I would also add that being wrong (or less that right!) is normal, not necessarily wrong enough to use plan B - but adjusting Plan A! Events and conditions change and you need to be able to do deal with that as expected and not a surprise.

and for docking, everyone stuffs up now and again - especially in unfamiliar places.

No one knows everything or gets everything 100% right in every circumstance, most people are shy about admitting ignorance or lack of knowledge - obviously as a Skipper you do have to instil some confidence in the crew!, but nonetheless recognising limits of abilities and working within them and around deficiencies is the sign of a good Skipper - even if not always popular with the crew (or Admiral?!).

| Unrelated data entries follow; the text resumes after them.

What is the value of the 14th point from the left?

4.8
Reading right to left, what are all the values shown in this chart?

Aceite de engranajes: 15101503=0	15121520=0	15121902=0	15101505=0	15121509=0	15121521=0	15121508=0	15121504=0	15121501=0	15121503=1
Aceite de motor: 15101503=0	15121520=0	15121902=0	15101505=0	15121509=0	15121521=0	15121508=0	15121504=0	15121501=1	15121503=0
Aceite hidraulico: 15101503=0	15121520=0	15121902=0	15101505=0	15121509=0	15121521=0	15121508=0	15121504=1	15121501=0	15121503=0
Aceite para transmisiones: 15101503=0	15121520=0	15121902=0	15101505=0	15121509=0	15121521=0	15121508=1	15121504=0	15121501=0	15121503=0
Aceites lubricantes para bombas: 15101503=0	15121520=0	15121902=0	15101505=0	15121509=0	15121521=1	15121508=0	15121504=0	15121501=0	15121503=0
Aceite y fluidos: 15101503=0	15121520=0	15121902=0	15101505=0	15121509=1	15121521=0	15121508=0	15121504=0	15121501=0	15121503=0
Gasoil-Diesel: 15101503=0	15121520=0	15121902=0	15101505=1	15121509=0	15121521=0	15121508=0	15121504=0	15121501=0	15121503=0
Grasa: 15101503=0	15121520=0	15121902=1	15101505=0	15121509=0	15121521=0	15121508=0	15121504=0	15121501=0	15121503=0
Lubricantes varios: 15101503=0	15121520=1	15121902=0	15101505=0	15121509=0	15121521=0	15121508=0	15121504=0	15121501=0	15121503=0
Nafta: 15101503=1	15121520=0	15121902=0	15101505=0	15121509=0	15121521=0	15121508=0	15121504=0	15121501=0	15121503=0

and no shame in deciding "no", indeed IMO the sign of a good skipper - and that includes not anchoring where ideal (for the shore) or even turning back on a voyage.....or not entering a port even at the price of lying off until conditions change or detouring. "He who turns and runs away lives to run another day" .

Oh, and a GPS / Chartplotter says what you can do (or at least thinks what you can do - mostly it is right. mostly) - but it never tells you what you should do.